I see a lot of signals in the marketplace that make me think the answer is ‘yes.’ The technology is advancing by leaps and bounds, getting both faster and cheaper. That should only accelerate as large organizations like the US Department of Defense6 and Facebook invest massively in both hardware and software. Network effects are important for VR, and I see early adopter organizations make VR headsets standard issue for employees. If those are one-offs, VR might fizzle. But I’m more inclined to think that VR will ultimately break through and become a standard work tool, much like a mobile phone or laptop.

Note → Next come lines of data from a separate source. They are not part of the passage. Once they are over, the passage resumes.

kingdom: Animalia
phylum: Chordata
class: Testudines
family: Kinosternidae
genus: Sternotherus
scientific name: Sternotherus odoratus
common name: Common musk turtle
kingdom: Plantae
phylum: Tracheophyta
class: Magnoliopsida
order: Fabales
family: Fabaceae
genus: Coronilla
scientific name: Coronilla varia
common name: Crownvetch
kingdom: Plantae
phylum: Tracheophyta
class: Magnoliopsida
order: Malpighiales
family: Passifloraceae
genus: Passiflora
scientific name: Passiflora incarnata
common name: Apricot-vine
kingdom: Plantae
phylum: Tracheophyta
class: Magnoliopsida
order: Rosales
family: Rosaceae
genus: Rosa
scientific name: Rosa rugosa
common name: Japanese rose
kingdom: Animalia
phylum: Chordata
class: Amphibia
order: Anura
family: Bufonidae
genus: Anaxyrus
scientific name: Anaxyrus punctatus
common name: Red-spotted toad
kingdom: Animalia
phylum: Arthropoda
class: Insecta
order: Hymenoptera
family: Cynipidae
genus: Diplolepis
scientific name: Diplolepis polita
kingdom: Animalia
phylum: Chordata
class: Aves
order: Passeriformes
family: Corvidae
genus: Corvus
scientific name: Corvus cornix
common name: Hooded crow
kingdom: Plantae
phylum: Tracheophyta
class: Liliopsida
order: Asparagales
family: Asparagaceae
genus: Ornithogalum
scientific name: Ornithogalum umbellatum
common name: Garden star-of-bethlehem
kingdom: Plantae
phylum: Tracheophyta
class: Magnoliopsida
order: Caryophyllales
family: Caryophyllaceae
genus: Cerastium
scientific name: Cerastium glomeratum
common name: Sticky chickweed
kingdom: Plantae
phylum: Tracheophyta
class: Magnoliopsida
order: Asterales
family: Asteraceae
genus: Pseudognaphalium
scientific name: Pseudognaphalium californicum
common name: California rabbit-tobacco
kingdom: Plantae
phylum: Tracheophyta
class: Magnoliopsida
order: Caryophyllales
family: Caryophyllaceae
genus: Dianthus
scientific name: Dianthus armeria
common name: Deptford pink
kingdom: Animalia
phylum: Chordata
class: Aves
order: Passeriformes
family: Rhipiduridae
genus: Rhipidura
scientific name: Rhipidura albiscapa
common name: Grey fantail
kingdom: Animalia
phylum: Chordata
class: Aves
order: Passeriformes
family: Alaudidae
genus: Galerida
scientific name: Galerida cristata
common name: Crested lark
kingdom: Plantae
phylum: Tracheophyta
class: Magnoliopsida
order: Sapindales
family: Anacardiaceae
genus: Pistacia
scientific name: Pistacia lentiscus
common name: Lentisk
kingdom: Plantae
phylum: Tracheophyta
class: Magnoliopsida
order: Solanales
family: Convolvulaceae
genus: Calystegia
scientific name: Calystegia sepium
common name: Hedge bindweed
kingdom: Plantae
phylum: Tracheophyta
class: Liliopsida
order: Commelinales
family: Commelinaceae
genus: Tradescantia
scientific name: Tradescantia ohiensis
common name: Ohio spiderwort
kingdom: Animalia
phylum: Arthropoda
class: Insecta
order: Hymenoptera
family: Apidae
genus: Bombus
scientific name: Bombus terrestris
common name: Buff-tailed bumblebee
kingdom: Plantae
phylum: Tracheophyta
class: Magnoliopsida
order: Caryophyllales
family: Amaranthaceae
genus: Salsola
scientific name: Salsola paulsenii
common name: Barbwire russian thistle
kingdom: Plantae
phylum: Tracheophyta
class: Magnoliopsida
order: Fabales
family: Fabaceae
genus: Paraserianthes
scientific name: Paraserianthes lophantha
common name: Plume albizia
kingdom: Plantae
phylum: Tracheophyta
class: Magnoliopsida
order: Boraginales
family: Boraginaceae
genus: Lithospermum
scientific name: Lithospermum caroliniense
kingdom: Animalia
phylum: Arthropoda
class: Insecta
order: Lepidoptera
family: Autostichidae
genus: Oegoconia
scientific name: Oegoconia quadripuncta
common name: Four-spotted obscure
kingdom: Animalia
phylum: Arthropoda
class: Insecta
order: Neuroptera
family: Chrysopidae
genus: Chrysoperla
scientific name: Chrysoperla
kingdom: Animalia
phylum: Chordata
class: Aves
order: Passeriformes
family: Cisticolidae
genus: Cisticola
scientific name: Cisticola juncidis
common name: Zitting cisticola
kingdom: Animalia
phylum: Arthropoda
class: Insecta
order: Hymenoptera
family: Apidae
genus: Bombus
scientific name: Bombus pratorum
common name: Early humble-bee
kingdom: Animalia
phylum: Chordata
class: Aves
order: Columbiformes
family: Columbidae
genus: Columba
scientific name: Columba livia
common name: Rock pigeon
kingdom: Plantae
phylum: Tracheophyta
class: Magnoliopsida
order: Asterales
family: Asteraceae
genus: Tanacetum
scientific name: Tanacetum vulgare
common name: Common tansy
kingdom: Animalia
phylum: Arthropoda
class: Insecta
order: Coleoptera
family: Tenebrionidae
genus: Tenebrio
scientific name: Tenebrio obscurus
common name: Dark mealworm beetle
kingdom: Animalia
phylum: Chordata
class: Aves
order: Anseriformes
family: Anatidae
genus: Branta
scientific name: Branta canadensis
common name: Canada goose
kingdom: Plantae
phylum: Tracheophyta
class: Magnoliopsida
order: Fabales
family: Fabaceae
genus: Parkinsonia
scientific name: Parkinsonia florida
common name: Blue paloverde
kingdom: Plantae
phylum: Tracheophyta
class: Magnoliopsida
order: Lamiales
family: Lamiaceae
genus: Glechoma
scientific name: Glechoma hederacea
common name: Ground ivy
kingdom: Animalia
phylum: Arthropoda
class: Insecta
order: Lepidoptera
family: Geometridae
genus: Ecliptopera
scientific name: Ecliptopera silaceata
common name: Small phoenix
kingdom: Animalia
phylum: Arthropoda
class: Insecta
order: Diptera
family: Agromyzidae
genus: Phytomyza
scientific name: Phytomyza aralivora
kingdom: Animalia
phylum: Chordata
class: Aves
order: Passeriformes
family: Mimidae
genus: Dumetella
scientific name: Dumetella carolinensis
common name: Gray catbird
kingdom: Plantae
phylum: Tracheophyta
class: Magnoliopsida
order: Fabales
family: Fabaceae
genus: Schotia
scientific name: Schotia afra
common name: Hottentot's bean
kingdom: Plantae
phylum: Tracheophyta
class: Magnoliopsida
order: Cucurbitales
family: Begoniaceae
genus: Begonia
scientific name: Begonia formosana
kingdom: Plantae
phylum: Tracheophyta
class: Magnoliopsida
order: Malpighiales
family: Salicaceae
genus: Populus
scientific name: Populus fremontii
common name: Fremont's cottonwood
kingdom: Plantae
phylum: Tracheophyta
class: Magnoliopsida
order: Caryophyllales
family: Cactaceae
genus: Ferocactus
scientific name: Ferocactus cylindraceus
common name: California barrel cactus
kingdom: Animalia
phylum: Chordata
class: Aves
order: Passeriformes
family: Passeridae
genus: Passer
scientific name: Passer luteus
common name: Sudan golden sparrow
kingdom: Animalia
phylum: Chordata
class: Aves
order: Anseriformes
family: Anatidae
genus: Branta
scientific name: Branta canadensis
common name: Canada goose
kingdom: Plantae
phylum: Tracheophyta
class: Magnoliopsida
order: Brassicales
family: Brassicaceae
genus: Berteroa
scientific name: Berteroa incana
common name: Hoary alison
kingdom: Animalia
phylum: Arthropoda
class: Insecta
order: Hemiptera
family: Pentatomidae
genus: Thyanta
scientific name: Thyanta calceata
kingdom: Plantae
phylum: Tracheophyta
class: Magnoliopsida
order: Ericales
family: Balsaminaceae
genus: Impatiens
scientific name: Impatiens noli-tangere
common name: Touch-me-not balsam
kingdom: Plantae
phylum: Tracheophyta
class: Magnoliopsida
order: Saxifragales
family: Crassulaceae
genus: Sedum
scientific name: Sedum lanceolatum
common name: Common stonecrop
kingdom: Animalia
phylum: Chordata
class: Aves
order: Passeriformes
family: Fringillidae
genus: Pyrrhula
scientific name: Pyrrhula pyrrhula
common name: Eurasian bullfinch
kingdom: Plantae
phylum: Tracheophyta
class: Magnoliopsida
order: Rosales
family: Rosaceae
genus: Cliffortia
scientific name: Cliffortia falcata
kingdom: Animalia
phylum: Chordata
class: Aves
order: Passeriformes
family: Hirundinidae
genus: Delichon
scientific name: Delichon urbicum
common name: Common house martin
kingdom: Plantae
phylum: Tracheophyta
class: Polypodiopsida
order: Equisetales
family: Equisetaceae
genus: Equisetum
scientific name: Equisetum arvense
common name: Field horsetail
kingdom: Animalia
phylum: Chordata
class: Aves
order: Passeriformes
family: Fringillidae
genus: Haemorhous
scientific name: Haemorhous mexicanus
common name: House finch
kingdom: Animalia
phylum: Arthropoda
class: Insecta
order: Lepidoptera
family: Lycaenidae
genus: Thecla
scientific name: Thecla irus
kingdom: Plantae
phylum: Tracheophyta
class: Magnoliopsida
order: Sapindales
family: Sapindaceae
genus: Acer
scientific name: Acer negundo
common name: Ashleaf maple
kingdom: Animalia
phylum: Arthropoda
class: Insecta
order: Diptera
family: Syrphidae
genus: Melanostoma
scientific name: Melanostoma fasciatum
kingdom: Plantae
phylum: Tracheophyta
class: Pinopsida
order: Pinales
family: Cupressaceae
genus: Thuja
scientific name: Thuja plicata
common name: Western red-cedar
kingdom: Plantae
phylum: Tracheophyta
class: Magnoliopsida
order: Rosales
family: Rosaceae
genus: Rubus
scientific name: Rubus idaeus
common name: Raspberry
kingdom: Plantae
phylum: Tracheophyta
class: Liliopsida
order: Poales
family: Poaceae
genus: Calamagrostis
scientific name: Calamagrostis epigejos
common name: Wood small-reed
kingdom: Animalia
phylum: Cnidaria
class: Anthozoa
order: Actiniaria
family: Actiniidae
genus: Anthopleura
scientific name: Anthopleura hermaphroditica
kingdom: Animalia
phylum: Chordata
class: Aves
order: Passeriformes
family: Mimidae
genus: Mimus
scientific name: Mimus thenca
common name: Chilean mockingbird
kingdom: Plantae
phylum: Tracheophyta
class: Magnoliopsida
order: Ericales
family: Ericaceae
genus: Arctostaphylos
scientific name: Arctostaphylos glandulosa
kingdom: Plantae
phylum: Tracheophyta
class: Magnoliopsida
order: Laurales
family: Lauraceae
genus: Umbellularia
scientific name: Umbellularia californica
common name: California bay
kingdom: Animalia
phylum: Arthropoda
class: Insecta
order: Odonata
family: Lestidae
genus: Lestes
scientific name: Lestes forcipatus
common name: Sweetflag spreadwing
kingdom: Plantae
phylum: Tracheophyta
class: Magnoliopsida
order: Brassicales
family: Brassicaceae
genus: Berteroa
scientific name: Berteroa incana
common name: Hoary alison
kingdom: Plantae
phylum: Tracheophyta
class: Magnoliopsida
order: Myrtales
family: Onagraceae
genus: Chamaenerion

I’ve come to believe that VR’s core value proposition is distraction-free immersion. Undivided attention has become the rarest and most ephemeral commodity in the workplace, and that’s only exacerbated by digitally-dominant remote work. VR can potentially be a mechanism to regain focus in training, in workshops, in meetings, and to overcome the tyranny of notifications and open tabs7. I suspect that VR might eventually supplant video calls, because it facilitates undivided attention and lessens some of the self presentation challenges of video calls. I’m less confident that VR can help with the synchrony and social support challenges, but if the technology improves enough (especially graphics and haptics), maybe VR could deliver mutual awareness and synchrony so we can take advantage of social brawn even when working remotely. And then we just need to figure out how to be disciplined about taking breaks.
Thanks for reading the first issue of the Workomics newsletter. I’d really love feedback on what you found it useful and interesting. Are there other topics you would be like to read about? If you know someone else who might appreciate the newsletter, I’d be grateful if you shared.
Wishing you all zest and ambition for the month ahead.
Yours,
S.
They were quiet! They sat still! They ate all their food without complaint! Then after they finished eating, they sat quietly reading books while the adults finished. I don’t even know how it happened, but I suspect witchcraft.
It’s called the Design Thinking Zeal and it’s absolutely lovely. If you’re at all interested in human-centred design, you should consider joining.
I’m very grateful for Dr. Cohen’s generosity in follow-up email correspondence with me, which provided a lot of helpful food for thought. An extended version of the webinar I attended is online.
Tsedal Neeley talks about the concepts of mutual awareness and lean vs. rich media as they relate to remote collaboration in her book Remote Work Revolution.
A recent working paper shows that time in meetings decreased 11% during lockdown, while the number of internal emails increased. I think that speaks to the additional work to create context for colleagues.
The Microsoft headsets are actually augmented reality (AR). In AR, virtual elements get overlaid over the real world, whereas in VR, you are fully immersed in an entirely virtual world. I think the technology advances in AR should cross-pollinate to VR, but I don’t think people or organizations will adopt AR and VR in the same ways or for the same reasons.